Work task:
Please give back word for word the lines of the material below between the line containing "- **Preserve musical history** of BeOS users" and the line containing "- **Precise coordinate", inclusive.

Supplied entries:
*-*-*

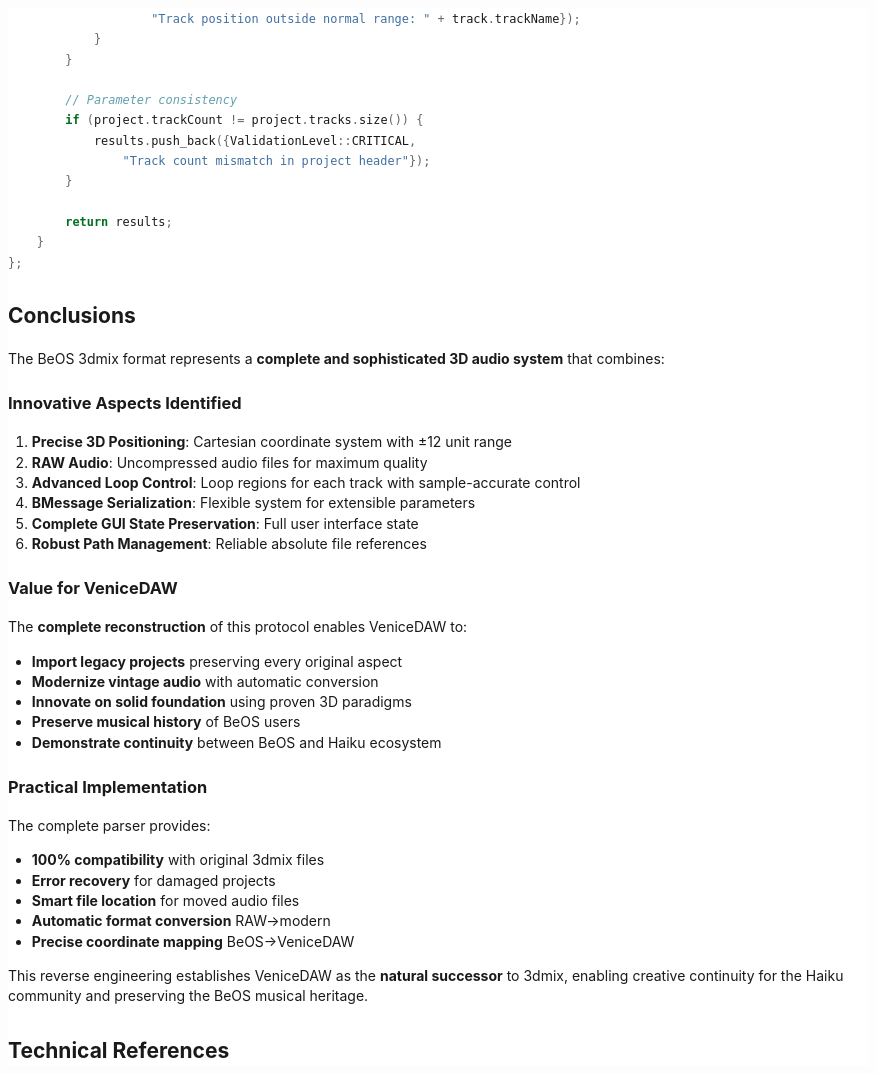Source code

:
```cpp
                    "Track position outside normal range: " + track.trackName});
            }
        }

        // Parameter consistency
        if (project.trackCount != project.tracks.size()) {
            results.push_back({ValidationLevel::CRITICAL,
                "Track count mismatch in project header"});
        }

        return results;
    }
};
```

## Conclusions

The BeOS 3dmix format represents a **complete and sophisticated 3D audio system** that combines:

### Innovative Aspects Identified

1. **Precise 3D Positioning**: Cartesian coordinate system with ±12 unit range
2. **RAW Audio**: Uncompressed audio files for maximum quality
3. **Advanced Loop Control**: Loop regions for each track with sample-accurate control
4. **BMessage Serialization**: Flexible system for extensible parameters
5. **Complete GUI State Preservation**: Full user interface state
6. **Robust Path Management**: Reliable absolute file references

### Value for VeniceDAW

The **complete reconstruction** of this protocol enables VeniceDAW to:

- **Import legacy projects** preserving every original aspect
- **Modernize vintage audio** with automatic conversion
- **Innovate on solid foundation** using proven 3D paradigms
- **Preserve musical history** of BeOS users
- **Demonstrate continuity** between BeOS and Haiku ecosystem

### Practical Implementation

The complete parser provides:
- **100% compatibility** with original 3dmix files
- **Error recovery** for damaged projects
- **Smart file location** for moved audio files
- **Automatic format conversion** RAW→modern
- **Precise coordinate mapping** BeOS→VeniceDAW

This reverse engineering establishes VeniceDAW as the **natural successor** to 3dmix, enabling creative continuity for the Haiku community and preserving the BeOS musical heritage.

## Technical References
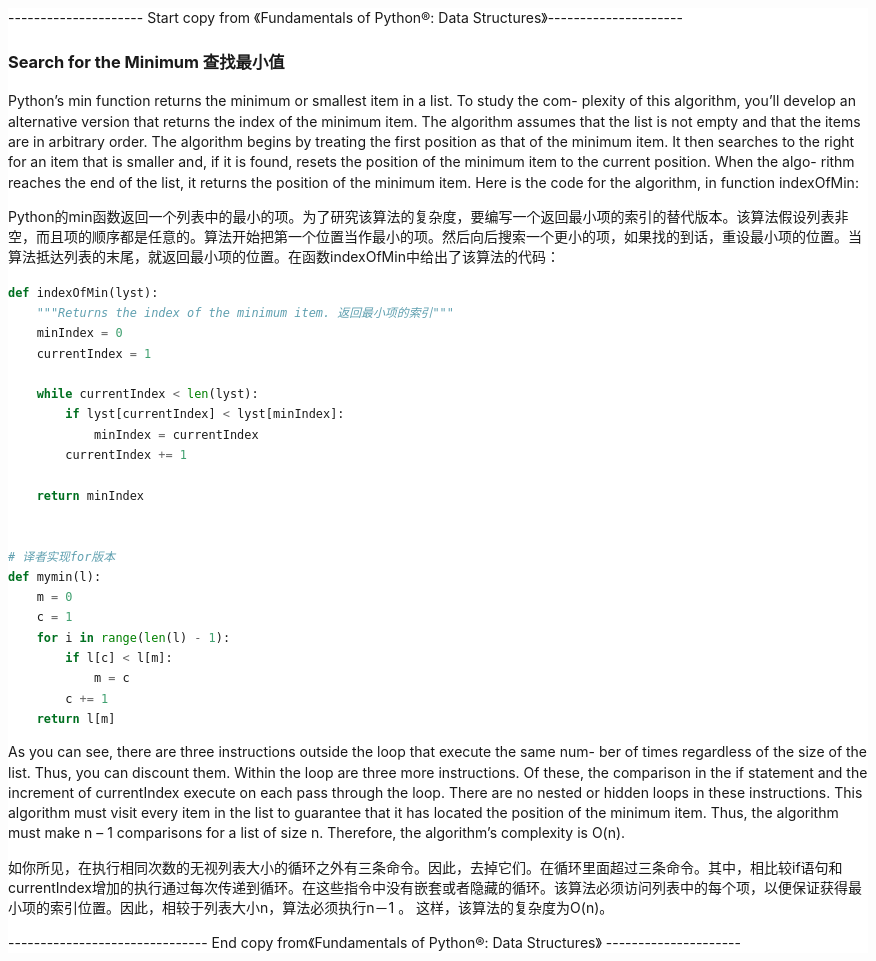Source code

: --------------------- Start copy from 《Fundamentals of Python®: Data Structures》---------------------

### Search for the Minimum 查找最小值
Python’s min function returns the minimum or smallest item in a list. To study the com- plexity of this algorithm, you’ll develop an alternative version that returns the index of the minimum item. The algorithm assumes that the list is not empty and that the items are in arbitrary order. The algorithm begins by treating the first position as that of the minimum item. It then searches to the right for an item that is smaller and, if it is found, resets the position of the minimum item to the current position. When the algo- rithm reaches the end of the list, it returns the position of the minimum item. Here is the code for the algorithm, in function indexOfMin:  

Python的min函数返回一个列表中的最小的项。为了研究该算法的复杂度，要编写一个返回最小项的索引的替代版本。该算法假设列表非空，而且项的顺序都是任意的。算法开始把第一个位置当作最小的项。然后向后搜索一个更小的项，如果找的到话，重设最小项的位置。当算法抵达列表的末尾，就返回最小项的位置。在函数indexOfMin中给出了该算法的代码：  

```python
def indexOfMin(lyst):
    """Returns the index of the minimum item. 返回最小项的索引""" 
    minIndex = 0
    currentIndex = 1

    while currentIndex < len(lyst):
        if lyst[currentIndex] < lyst[minIndex]: 
            minIndex = currentIndex
        currentIndex += 1 

    return minIndex


# 译者实现for版本
def mymin(l):
    m = 0
    c = 1
    for i in range(len(l) - 1):
        if l[c] < l[m]:
            m = c
        c += 1
    return l[m]
```


As you can see, there are three instructions outside the loop that execute the same num- ber of times regardless of the size of the list. Thus, you can discount them. Within the loop are three more instructions. Of these, the comparison in the if statement and the increment of currentIndex execute on each pass through the loop. There are no nested or hidden loops in these instructions. This algorithm must visit every item in the list to guarantee that it has located the position of the minimum item. Thus, the algorithm must make n – 1 comparisons for a list of size n. Therefore, the algorithm’s complexity is O(n).  

如你所见，在执行相同次数的无视列表大小的循环之外有三条命令。因此，去掉它们。在循环里面超过三条命令。其中，相比较if语句和currentIndex增加的执行通过每次传递到循环。在这些指令中没有嵌套或者隐藏的循环。该算法必须访问列表中的每个项，以便保证获得最小项的索引位置。因此，相较于列表大小n，算法必须执行n－1 。 这样，该算法的复杂度为O(n)。  

------------------------------- End copy from《Fundamentals of Python®: Data Structures》 ---------------------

*-*-*

Answer box:
- **Preserve musical history** of BeOS users
- **Demonstrate continuity** between BeOS and Haiku ecosystem

### Practical Implementation

The complete parser provides:
- **100% compatibility** with original 3dmix files
- **Error recovery** for damaged projects
- **Smart file location** for moved audio files
- **Automatic format conversion** RAW→modern
- **Precise coordinate mapping** BeOS→VeniceDAW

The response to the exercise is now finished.